WSU Berry and Potato Pathology Program Update

Berry and Potato Pathology (BPP) program is a year old now! In 2021 our efforts were geared towards adding personnel to the team, networking with growers and stakeholders to identify research needs, and securing funds to conduct research that meet the needs of blueberry and potato growers. We are excited to start another productive year in collaboration with our supportive growers as well as with other researchers in the Pacific Northwest and beyond.


Chakradhar Mattupalli, Program Lead

  • Our collaborative project on developing a decision support system for mummy berry management is now live on AgWeatherNet website ( Please test this beta version of the model and provide feedback. Similar to last year, we are continuing to provide Weekly Mummy Berry Updates to blueberry growers.
  • In collaboration with a seed potato grower and USDA-ARS researchers from Ithaca, NY, we tested the feasibility of direct dormant tuber testing for necrotic viruses. This approach has the potential to make virus testing of potato seed lots quicker and less expensive. For more information, please check out these two latest articles published in Spudman magazine. (;
  • More research projects focusing on other potato and blueberry diseases are being initiated this year. Stay tuned for more updates from us!

Dayna Loeffler, Agricultural Research Technician

  • I am currently building spore samplers and deploying them in blueberry fields to collect airborne inoculum of mummy berry pathogen. I am also developing methods for molecular detection of mummy berry pathogen from air samples.
  • In addition, I am also responsible for day-to-day operations of the program, which includes training interns, monitoring and operation of lab equipment, maintaining lab chemical inventory, and serving on the research center’s safety committee.

Roshani Baral, First Year Master Student

  • My research focuses on evaluating Botrytis fungicide resistance in blueberries from Washington and Oregon.
  • In collaboration with USDA-ARS researchers, we are collecting plant samples from several blueberry farms in Whatcom and Skagit Counties and isolating the pathogen for assessing its sensitivity to fungicides in different FRAC classes.
  • We anticipate the findings from this research will help growers to limit the usage of ineffective fungicide chemistries or strategically alternate fungicides with different modes of action.

Alec Blume, Second Year Master of Science in Agriculture Student

  • Currently, I am working on a literature review on the impacts of fumigants on soil microbial communities in potatoes.
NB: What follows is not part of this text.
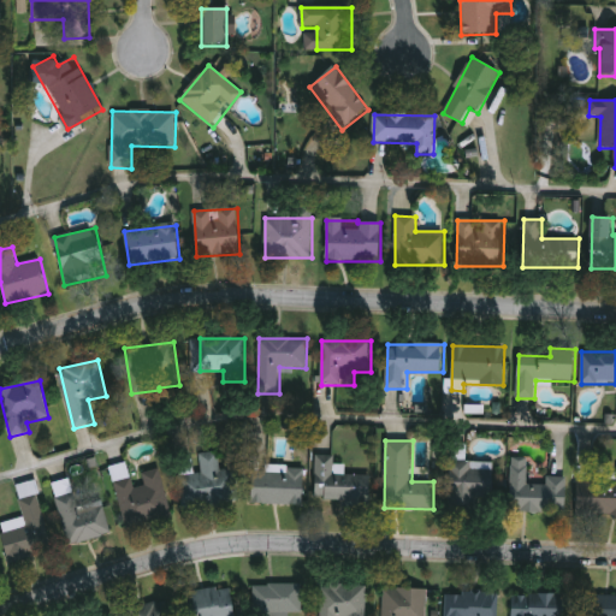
[(238,504),(182,508),(179,475),(201,474),(200,454),(219,452),(220,469),(236,468),(238,504)]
This project will help develop a deeper understanding of the complex biological, chemical, and physical properties of soil.
  • The highlight of my learning has been taking concepts from my schoolwork and applying them hands-on to scenarios at the farm level.

Kaylee Feeney

  • I observe host and pathogen development stages involved in the development of mummy berry disease. I have been collecting data from four farms in Skagit, Whatcom, Snohomish, and Island Counties.
  • This information is being provided to growers as weekly mummy berry updates.